Turkey's parliament approved a controversial new draft constitution which would expand the powers of the presidency under Recep Tayyip Erdogan, meaning the country will vote on changing the constitution later this year.
While critics say the move is part of a power grab by Erdogan for a one-man rule, supporters say it formalises a de facto situation and is needed for an efficient government.
But what would change under the proposed 18-article draft constitution for the nation of 79 million?More powers for Erdogan
Under the new constitution, the president would have strengthened executive powers to directly appoint top public officials including ministers.
The president would also be able to assign one or several vice presidents. The office and position of prime minister, currently held by Binali Yildirim, would be scrapped.
The current constitution, adopted in 1982 in the wake of the 1980 military coup, guarantees independence of the courts from an "organ, authority and office".
But the draft constitution would allow the president to directly intervene in the judiciary, which Erdogan has accused of being influenced by supporters of his ally-turned-foe Fethullah Gulen who is blamed for the July 15 failed coup.
The president and the parliament would together be able to choose four members of the Supreme Board of Judges and Prosecutors (HSYK), a key judicial council that appoints and removes personnel in the judiciary. The parliament would choose seven members on its own.
Military courts, which have convicted officers and even sentenced former prime minister Adnan Menderes to death following a 1960 coup, would in the future not be allowed.
However the draft said that on issues clearly regulated by laws, the president could not introduce decrees.
State of emergency
Under the draft constitution, a state of emergency would be imposed in the event of an "uprising against the homeland" or "acts of violence which put the nation in... danger of being divided", the official news agency Anadolu said.
The president would decide whether or not impose a state of emergency and then present it to the parliament.
The parliament, when it deems it to be necessary, can shorten, lengthen or lift the state of emergency, the agency added.
Initially the emergency would last six months, 12 weeks longer than the current emergency can be introduced and then it can be extended by the parliament after a presidential request for four months each time.
More members of parliament
The number of members of the Turkish parliament would rise from 550 to 600. The minimum age limit for MPs would also be lowered from 25 to 18.
Legislative elections would take place once every five years - instead of four - and on the same day as the presidential elections.
The parliament would still have power to enact, modify and remove legislation. It would retain supervisory powers to write enquiries with help from an investigative authority.
It would also be able to oversee the president's performance but the latter would have authority to issue a presidential decree on all matters related to his executive powers.
If the president were accused or suspected of a crime, then parliament could request an investigation.
The president will have to be a Turkish citizen at least 40 years old, and can be a member of a political party. Currently the president must be impartial and without party favour.
Longer Erdogan term?
The draft constitution states that the next presidential and parliamentary elections are to be held simultaneously on November 3, 2019.
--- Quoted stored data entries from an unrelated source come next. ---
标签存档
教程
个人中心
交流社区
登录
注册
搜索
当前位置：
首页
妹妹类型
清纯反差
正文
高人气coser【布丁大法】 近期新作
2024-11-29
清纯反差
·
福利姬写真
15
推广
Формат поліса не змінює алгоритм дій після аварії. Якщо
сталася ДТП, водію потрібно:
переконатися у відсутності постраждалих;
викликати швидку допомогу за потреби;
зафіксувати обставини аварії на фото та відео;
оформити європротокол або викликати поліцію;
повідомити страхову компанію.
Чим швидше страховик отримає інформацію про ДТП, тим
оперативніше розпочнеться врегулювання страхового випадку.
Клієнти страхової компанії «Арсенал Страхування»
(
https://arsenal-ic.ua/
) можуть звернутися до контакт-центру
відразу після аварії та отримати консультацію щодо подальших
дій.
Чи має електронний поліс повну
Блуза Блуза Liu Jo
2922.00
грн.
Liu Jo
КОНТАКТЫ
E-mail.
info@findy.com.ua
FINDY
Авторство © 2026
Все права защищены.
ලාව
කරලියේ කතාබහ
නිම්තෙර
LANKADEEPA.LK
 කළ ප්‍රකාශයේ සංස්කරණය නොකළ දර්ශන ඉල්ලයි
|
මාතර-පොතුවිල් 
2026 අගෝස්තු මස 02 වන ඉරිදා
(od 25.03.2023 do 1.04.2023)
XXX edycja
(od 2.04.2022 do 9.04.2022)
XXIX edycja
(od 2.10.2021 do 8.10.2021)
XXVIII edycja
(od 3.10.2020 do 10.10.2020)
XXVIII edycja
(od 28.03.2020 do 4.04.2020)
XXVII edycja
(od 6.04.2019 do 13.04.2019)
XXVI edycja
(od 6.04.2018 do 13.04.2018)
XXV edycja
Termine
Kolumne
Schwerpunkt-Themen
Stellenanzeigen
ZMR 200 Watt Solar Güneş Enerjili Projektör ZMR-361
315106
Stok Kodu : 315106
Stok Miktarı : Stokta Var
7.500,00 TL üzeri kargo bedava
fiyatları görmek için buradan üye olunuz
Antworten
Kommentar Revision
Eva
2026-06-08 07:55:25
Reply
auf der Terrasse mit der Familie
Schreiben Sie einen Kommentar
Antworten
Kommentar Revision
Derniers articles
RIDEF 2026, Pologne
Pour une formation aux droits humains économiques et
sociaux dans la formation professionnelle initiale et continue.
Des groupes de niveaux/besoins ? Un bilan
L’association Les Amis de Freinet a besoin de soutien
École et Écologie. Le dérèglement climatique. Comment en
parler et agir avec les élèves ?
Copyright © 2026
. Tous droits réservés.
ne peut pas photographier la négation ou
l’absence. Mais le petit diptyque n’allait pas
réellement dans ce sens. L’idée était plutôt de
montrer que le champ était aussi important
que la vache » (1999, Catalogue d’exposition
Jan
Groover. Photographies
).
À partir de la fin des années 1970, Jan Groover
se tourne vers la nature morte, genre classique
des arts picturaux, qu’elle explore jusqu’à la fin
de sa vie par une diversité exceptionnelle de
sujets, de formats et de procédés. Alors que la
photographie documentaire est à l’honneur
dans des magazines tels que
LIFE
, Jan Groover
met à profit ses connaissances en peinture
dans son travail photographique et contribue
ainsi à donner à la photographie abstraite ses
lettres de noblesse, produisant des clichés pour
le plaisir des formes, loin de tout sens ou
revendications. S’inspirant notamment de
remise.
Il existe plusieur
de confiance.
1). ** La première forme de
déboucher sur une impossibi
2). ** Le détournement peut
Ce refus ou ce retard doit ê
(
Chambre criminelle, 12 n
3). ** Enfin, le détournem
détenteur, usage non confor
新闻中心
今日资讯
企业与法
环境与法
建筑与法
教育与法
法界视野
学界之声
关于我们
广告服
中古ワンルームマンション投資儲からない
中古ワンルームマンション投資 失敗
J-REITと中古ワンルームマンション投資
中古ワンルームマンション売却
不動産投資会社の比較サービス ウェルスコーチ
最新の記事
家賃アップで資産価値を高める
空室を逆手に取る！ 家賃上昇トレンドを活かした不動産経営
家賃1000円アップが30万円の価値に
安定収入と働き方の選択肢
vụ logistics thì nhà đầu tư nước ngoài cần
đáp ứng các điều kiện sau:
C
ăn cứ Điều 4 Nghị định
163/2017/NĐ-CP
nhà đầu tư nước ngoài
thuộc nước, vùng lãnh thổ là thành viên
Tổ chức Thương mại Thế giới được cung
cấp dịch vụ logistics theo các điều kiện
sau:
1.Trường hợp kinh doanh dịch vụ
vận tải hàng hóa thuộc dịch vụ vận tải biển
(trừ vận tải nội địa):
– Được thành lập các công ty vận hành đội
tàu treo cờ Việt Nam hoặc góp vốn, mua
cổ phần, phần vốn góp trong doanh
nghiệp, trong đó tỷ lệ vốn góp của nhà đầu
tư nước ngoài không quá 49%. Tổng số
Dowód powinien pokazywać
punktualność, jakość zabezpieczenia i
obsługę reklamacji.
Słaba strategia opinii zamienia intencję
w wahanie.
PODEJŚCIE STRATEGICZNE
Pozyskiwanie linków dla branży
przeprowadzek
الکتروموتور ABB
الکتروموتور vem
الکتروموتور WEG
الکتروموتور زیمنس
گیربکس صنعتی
The president would have a five-year term with a maximum of two mandates.
Erdogan was elected president in August 2014 after more than a decade as prime minister, in the first ever direct elections for a Turkish head of state.
But there have been suggestions that the clock on his presidency will start from zero from 2019 as the new constitution creates a new presidential role.
If this is so, Erdogan would be able to stay in power until 2029, not 2024. The president has yet to make explicitly clear whether this is the case.